How it works
Teams started by solving the word ladder puzzle. The fully solved version is here.
Reading the first letter of each of the word ladder words reveals the message "ENTER SECRET CODE VERITAS INTO YOUR LAPTOP". Doing so provided team with the Harvard Sentences (which, by the way, are an actual data set used for testing cell phones - see below for more details). The rest of the puzzle should be solvable with this information.
Design notes (from Ben)
The original concept for this puzzle dates back to the very first discussions of a mafia theme, which prompted Ben to order a stuffed horse head.
Due to a lack of a puzzle idea, the horse head served as an office prank and a sofa throw pillow, but didn't have an associated puzzle until a brainstorm in February.

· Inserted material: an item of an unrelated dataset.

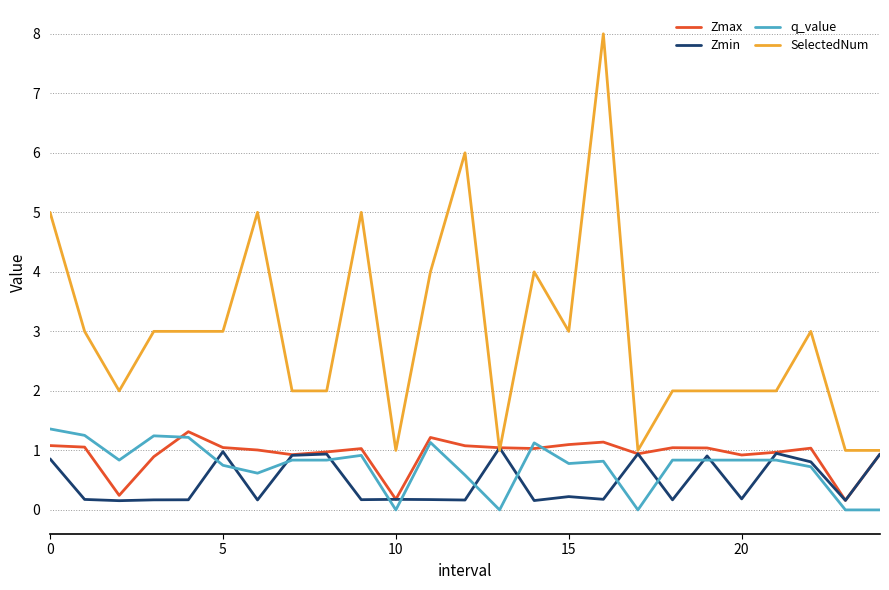

Which series has the largest range (max minus min)?

SelectedNum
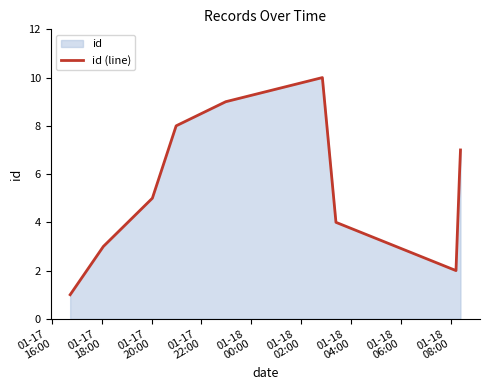

What is the difference between the maximum and minimum values?

9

Ben, as part of shipping Kin, travelled to join some partner engineers during field integration pretesting for the Kin One and Two on the east coast - a process that involves lots of riding around in a van down by the river. Turns out, the Test Guy commercials are pretty accurate to how phone certification actually works; this article on Verizon's site, "These Days, a Chicken Leg Is A Rare Dish", details more about how Verizon uses Harvard Sentences for long call testing in conjunction with one of these test head-and-hand setups:
At one point, after riding around in the van listening to the Harvard Sentences for hours on end - Ben observed that the process was very similar to The Game (inverters, laptops, snacks and all), except there was no puzzle to solve in the Harvard Sentences. One of the other test engineers remarked that the Harvard Sentences would make a great puzzle seed, and suddenly a lightbulb came on.

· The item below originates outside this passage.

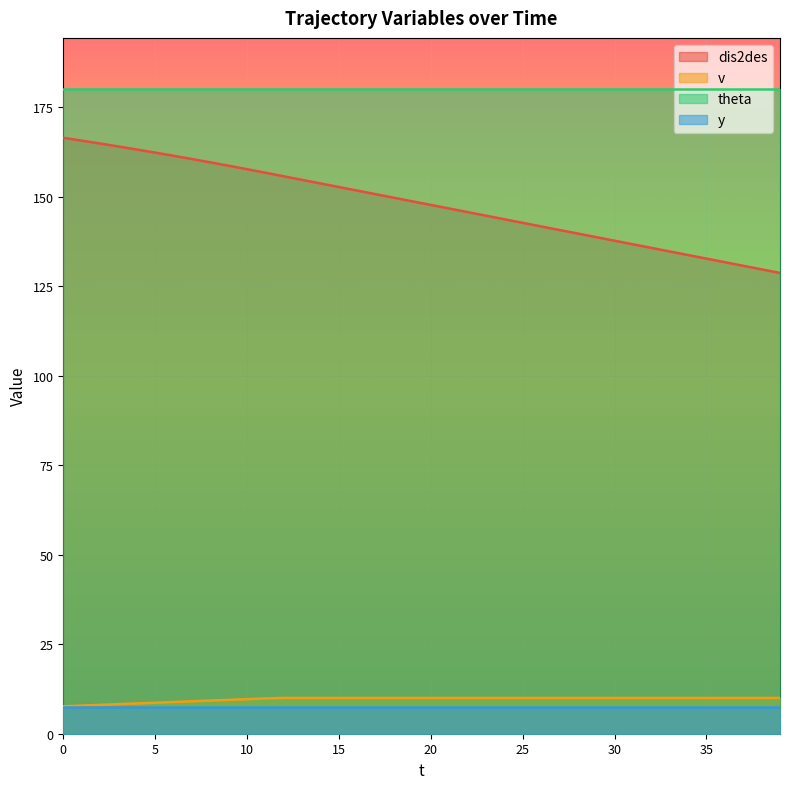

Is the value of dis2des at 17 greater than the value of v at 5?

Yes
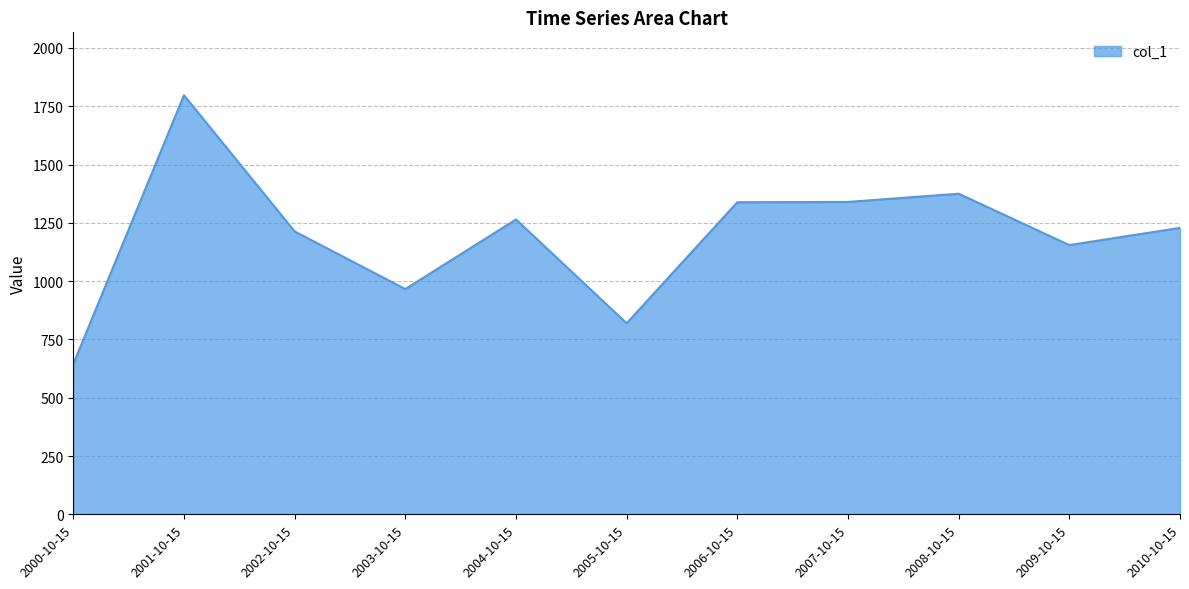

Where does the data first go above 1228?

2001-10-15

Since Brett was properly educated at Harvard, I contacted him with an idea codenamed "Mr. Ed": a horse head riding around in the team vans speaking Harvard Sentences. He was kind enough to take that seed and run with it, and deserves sole credit for the awesome puzzle that he developed based on my vaguely suggested data set and delivery mechanism.
Design notes (from Brett)
There's not much to tell here - Ben handed the seed off to me and after a few weeks of thinking I came up with the idea of matching ten sentence lists to ten letter words, and the puzzle was born. Very little changed from the early versions of the puzzle to the final version. Unfortunately we weren't able to procure enough of the horse head pillows for the actual game, so we ended up with the smaller horse heads that instead.

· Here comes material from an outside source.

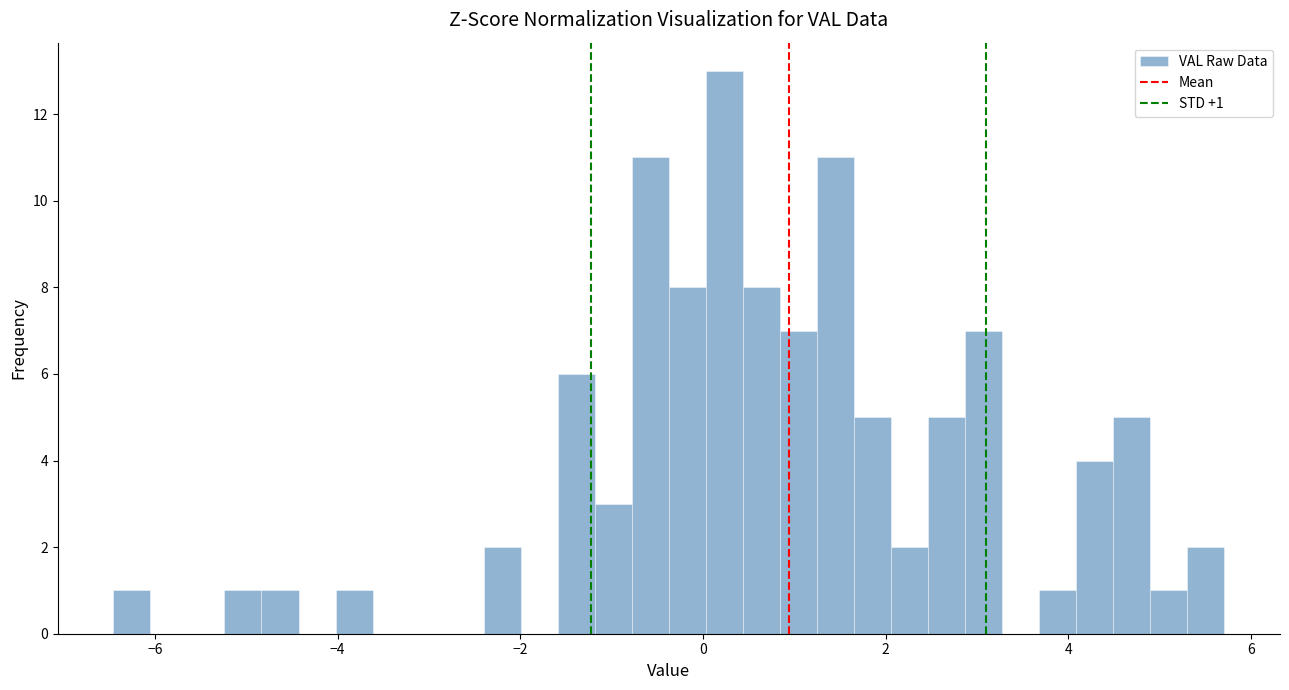

Around what value on the x-axis is the tallest bar? Give the approximate position of its centre, as read against the axis.

0.2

Also, for those wondering, the horses voice was me doing my best pretentious Harvard accent. This was the fourth different voice I used in my various roles during Game weekend. :-)
As it turns out, when you bulk order $5 iPod Shuffle knock-offs so that you can provide each team with an MP3 player, you get what you pay for. Many teams' MP3 players ran out of battery between the time the puzzle was planted and the time the team returned to their van. As a result, these teams just got a stuffed horse head that didn't talk, and had to listen to the Harvard Sentences through their laptops.